# 10.2.5 Photometry

The validation of the $G$, $G_{\rm BP}$ and $G_{\rm RP}$ photometry is already described in much detail in Evans et al. (2018) and Arenou et al. (2018). An important point is that the $G_{\rm BP}$ and $G_{\rm RP}$ photometry in Gaia DR2 is a simple diaphragm photometry of prism spectra, assuming the source to be an isolated point source. Blending issues therefore arise for binaries as well as for sources in crowded regions. The specific issues for the observed colours due to blending are also discussed in Section 5.5.2. Blending is of much less concern for the $G$ photometry, which is derived from image fitting.

A common issue for all three bands is their sensitivity to any imperfection in the estimation of the sky background and the electronic bias. Again, $G_{\rm BP}$ and $G_{\rm RP}$ are the more affected bands because of their five times larger data acquisition windows and because of their even weight to all samples.

We have already mentioned in Section 10.2.2 that some sources had two independent solutions right until the last stages of the Gaia DR2 processing. Figure 10.10 shows the two $G$ magnitude values for these duplicates. When we have two, full astrometric solutions (left panel) the agreement between the two $G$ magnitudes is very good and only a very small fraction fall outside the diagonal. Also for the cases involving two parameter solutions in astrometry, the vast majority of sources fall in fact on the diagonal, and even the solutions to be removed have small, estimated errors. However, the fraction of problematic solutions is higher is this case. At 2–3 mag from the diagonal lie bands of large amplitude variables, where a too large weight on the magnitude in the cross match procedure used for Gaia DR2 has led to a split into a brighter and a fainter solution. The lightcurves published in Gaia DR2 will then only contain either the brighter or the fainter part. More puzzling is the group of cases where bright sources, e.g. around 8 mag, are sometimes seen as very faint, around 16 mag. These are mostly processing errors involving insufficient outlier rejection and a too high weight to a faint, spurious detection near the bright source, and it is worth remembering that such cases are rare. When occurring in a duplicated source, the solution with the poorer astrometry is removed. As the figure shows, this solution is also the one with the spurious photometry. This type of error must, however, also be expected among the general source population. A notorious example is the star RR Lyr which comes out almost 10 magnitudes too faint. This issue was discovered too late to be corrected in Gaia DR2. As can be seen Figure 10.11 there are very few of these extreme cases and they all have large estimated uncertainties.

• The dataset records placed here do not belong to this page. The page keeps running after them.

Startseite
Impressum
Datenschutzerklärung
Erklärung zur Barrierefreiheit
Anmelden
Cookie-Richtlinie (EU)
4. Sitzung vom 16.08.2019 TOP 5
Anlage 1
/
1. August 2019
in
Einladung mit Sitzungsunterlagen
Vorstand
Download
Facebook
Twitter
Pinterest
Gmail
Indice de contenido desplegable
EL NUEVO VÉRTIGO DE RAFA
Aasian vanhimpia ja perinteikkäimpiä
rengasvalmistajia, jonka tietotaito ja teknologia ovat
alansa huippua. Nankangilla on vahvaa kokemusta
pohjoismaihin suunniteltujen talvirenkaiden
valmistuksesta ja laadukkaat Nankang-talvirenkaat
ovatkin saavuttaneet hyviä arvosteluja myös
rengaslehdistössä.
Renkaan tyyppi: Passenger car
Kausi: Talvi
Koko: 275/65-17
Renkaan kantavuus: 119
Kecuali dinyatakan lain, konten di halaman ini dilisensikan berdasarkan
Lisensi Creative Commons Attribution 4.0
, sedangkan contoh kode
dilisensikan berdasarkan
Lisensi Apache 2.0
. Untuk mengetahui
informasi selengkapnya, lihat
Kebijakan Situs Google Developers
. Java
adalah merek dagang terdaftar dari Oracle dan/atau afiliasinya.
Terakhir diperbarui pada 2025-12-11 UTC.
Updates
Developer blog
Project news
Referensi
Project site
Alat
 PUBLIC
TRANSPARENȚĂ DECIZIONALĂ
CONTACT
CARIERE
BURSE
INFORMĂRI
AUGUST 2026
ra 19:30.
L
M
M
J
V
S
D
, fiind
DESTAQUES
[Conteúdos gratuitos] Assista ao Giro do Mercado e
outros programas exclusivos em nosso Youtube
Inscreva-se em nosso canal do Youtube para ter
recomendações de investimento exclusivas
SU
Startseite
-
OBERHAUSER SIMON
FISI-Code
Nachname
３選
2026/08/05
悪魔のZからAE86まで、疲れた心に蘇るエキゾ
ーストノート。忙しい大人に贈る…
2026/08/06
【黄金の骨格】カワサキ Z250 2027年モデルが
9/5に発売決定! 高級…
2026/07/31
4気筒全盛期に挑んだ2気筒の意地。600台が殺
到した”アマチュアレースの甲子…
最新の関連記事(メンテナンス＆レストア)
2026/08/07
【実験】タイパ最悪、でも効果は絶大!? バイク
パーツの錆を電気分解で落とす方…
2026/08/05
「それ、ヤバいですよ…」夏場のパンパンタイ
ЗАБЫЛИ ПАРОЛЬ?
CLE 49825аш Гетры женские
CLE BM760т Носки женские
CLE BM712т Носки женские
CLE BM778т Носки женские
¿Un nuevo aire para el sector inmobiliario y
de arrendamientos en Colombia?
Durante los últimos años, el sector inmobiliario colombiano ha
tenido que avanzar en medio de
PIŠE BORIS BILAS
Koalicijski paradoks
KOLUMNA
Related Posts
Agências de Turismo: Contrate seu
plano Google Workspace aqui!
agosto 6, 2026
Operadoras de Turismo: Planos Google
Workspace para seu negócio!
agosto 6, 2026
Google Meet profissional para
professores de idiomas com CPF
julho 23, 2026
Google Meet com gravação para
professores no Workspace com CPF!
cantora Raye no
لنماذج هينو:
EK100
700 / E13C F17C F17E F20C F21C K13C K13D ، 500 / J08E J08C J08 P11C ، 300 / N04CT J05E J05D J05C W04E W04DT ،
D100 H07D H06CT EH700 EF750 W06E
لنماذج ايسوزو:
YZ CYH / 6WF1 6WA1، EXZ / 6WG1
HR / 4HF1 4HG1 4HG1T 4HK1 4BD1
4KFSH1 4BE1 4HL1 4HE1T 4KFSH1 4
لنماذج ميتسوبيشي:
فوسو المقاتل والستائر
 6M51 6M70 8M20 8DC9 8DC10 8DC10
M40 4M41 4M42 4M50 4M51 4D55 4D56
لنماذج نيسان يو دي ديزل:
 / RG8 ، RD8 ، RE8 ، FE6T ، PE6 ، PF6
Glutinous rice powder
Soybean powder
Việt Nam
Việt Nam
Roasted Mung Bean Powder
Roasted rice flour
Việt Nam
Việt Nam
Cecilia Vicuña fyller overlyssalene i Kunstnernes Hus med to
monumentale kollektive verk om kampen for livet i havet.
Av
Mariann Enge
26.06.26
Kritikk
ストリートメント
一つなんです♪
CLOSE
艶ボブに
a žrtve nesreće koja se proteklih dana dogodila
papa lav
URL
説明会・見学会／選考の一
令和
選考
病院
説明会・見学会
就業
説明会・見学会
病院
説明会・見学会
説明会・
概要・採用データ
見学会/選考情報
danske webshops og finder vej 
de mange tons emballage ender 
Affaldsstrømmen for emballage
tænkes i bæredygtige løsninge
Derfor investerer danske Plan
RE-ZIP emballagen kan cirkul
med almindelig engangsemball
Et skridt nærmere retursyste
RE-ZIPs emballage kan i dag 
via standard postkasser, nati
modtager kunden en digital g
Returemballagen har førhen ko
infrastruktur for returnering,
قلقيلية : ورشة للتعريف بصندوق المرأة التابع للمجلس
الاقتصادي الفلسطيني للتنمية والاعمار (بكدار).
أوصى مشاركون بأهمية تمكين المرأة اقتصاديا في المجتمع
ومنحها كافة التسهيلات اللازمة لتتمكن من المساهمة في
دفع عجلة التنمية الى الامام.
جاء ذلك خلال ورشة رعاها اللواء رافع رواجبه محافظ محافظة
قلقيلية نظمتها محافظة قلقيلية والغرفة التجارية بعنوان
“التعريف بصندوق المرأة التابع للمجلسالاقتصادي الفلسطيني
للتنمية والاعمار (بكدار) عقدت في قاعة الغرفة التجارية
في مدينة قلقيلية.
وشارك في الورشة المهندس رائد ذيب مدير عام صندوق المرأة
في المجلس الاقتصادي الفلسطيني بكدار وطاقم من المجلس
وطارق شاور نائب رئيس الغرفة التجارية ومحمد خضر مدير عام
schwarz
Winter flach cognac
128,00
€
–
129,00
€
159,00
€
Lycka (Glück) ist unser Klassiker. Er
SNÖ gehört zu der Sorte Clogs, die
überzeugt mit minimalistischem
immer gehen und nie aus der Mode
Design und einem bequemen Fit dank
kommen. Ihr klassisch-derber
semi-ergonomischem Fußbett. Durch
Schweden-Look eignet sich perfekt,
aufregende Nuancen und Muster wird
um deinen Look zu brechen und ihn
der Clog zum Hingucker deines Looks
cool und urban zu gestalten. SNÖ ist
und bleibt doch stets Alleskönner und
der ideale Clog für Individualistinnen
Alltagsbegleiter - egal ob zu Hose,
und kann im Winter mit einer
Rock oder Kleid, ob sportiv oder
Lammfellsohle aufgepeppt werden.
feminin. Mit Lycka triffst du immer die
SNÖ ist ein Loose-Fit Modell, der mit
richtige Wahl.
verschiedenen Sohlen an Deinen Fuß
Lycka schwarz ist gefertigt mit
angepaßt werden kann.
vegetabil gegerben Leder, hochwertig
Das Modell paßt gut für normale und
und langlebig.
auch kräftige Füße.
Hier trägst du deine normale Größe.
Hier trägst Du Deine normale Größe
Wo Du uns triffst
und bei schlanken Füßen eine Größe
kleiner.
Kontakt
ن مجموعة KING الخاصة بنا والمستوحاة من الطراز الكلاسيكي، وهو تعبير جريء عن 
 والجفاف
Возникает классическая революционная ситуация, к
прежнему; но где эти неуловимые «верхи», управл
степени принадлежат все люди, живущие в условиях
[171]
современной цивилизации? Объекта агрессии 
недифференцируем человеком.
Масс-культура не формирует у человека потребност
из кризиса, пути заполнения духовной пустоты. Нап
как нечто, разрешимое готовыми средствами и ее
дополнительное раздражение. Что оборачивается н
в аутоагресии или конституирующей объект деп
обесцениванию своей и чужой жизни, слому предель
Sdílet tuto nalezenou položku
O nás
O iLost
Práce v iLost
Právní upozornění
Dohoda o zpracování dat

The solutions for the duplicated sources offer an obvious opportunity for an internal test of the estimated flux errors. Figure 10.12, Figure 10.13 and Figure 10.14 show the accumulated, normalised differences for the three bands. Note that this comparison was made in magnitudes instead of in flux. Especially for the $G$ magnitude the distribution deviates strongly from the expected Gaussian. However, if we include an error floor of a few mmag, we get near Gaussian distributions for the well-behaved sources with full, five-parameter, astrometric solutions. The reason for this error floor is not fully understood, but it suggests that the photometric error model needs improvement.

Sources demoted to only two astrometric parameters are either very faint or have some intrinsic problem (e.g., binarity) and can therefore not be expected to have the same, benign properties as the majority of sources. The difference is striking for the $G$ band, whereas it is much more modest for the $G_{\rm BP}$ and $G_{\rm RP}$ bands. Two effects contribute here. For a close binary, the observed flux in the $G$ band depends heavily on the scan direction, whereas the acquisition windows for $G_{\rm BP}$ and $G_{\rm RP}$ will include almost all the signal independently of the scan direction and the mean fluxes will tend to be better defined. Another factor is that the $G_{\rm BP}$ and $G_{\rm RP}$ bands generally have larger estimated errors than the $G$ band and therefore are less sensitive to small imperfections in the instrument calibration.